A display driver can determine what CPU is present and what mode Windows is operating in by examining the __WinFlags variable or by calling the GetWinFlags function. If the CPU is at least a 386, the display driver should take advantage of the CPU's 32-bit registers to manipulate data and to index huge arrays.
Drivers generating VGA text output can make two significant speedups for transparent text: don't draw empty bytes or words and use write mode 3.

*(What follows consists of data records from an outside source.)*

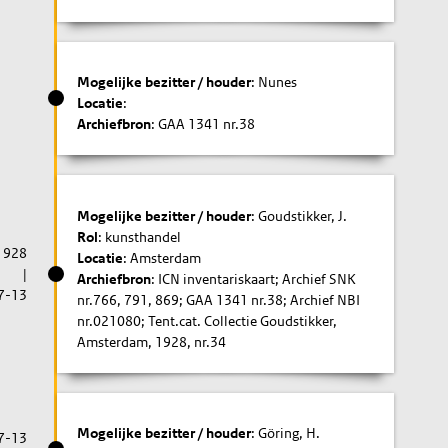
Mogelijke bezitter / houder
: Nunes
Locatie
:
Archiefbron
: GAA 1341 nr.38
Mogelijke bezitter / houder
: Goudstikker, J.
Rol
: kunsthandel
1928
Locatie
: Amsterdam
|
Archiefbron
: ICN inventariskaart; Archief SNK
7-13
nr.766, 791, 869; GAA 1341 nr.38; Archief NBI
nr.021080; Tent.cat. Collectie Goudstikker,
Amsterdam, 1928, nr.34
Mogelijke bezitter / houder
: Göring, H.
7-13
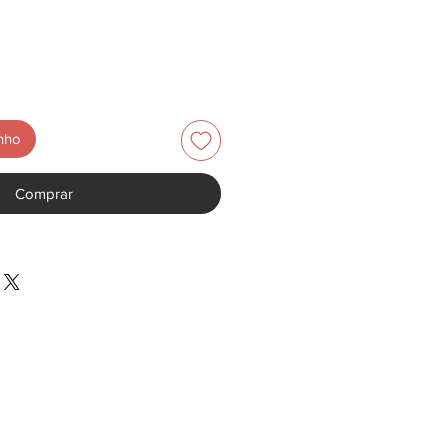
inho
Comprar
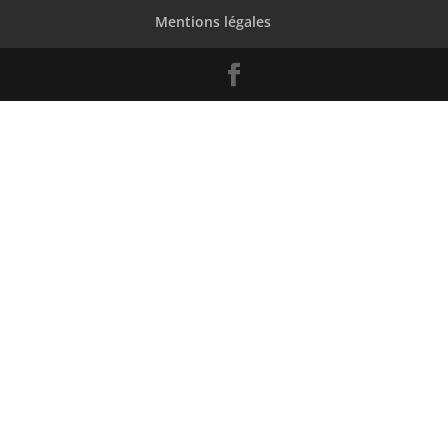
Mentions légales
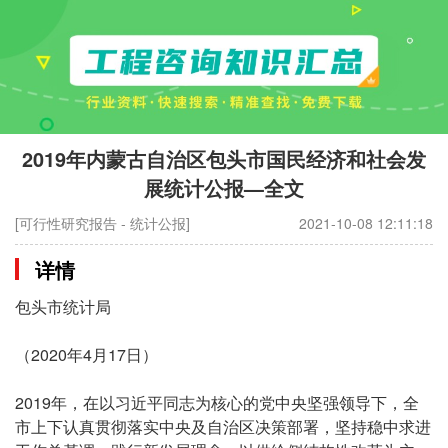
2019年内蒙古自治区包头市国民经济和社会发
展统计公报—全文
[可行性研究报告 - 统计公报]
2021-10-08 12:11:18
详情
包头市统计局
（2020年4月17日）
2019年，在以习近平同志为核心的党中央坚强领导下，全
市上下认真贯彻落实中央及自治区决策部署，坚持稳中求进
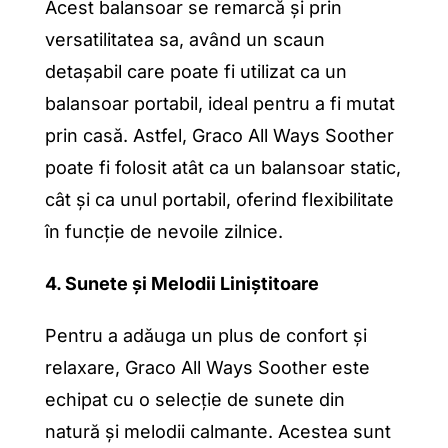
Acest balansoar se remarcă și prin
versatilitatea sa, având un scaun
detașabil care poate fi utilizat ca un
balansoar portabil, ideal pentru a fi mutat
prin casă. Astfel, Graco All Ways Soother
poate fi folosit atât ca un balansoar static,
cât și ca unul portabil, oferind flexibilitate
în funcție de nevoile zilnice.
4. Sunete și Melodii Liniștitoare
Pentru a adăuga un plus de confort și
relaxare, Graco All Ways Soother este
echipat cu o selecție de sunete din
natură și melodii calmante. Acestea sunt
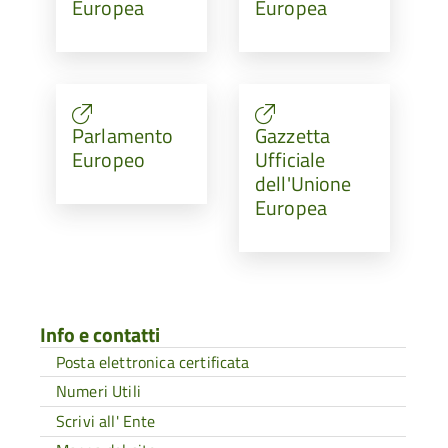
Europea
Europea
Parlamento
Gazzetta
Europeo
Ufficiale
dell'Unione
Europea
Info e contatti
Posta elettronica certificata
Numeri Utili
Scrivi all' Ente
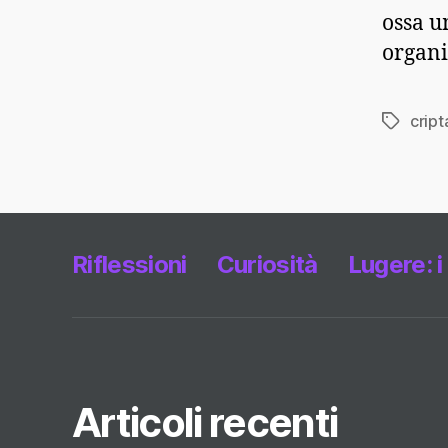
ossa u
organi
cript
Tag
Riflessioni
Curiosità
Lugere: i
Articoli recenti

While drawing the character to video memory, avoid copying the “empty” part of a glyph's bitmap. For example, there is no need to copy the space character to video memory or the ascender on letters like the lowercase 'p'. Since accessing video memory is nearly 5 times slower than accessing system memory, it ischeaper to check for and ignore empty bytes or words in a glyph bitmap, than it is to store nothing to video memory. In the following example, the code gives a significant performance increase for many video adapters:
mov ax,glyphbits
or ax,ax
jz around_it
xchg es:[di],ax
around_it:
Use write mode 3 on VGA hardware. This mode simplifies the output of transparent text by eliminating the extra step of setting the bitmask register for each store to video memory. For example, the VGA portion of the following EGA/VGA code uses write mode 3 for the VGA adapter and is considerably faster than the equivalent EGA code.
mov ax,glyphbits
if _EGA
push dx
mov dx,3cfh
out dx,al
xchg es:[di],al ;write ax to screen.
mov al,ah
out dx,al
xchg es:[di+1],ah ;write ax to screen.
pop dx
else
xchg es:[di],al ;write ax to screen.
xchg es:[di+1],ah ;write ax to screen.
endif
Display drivers should avoid needless clearing and setting of the interrupt flag using the cli and sti instructions. Since 386 enhanced-mode Windows traps these instructions as part of its management of the CPU's virtual mode, these instructions each take about 600 CPU clocks to execute.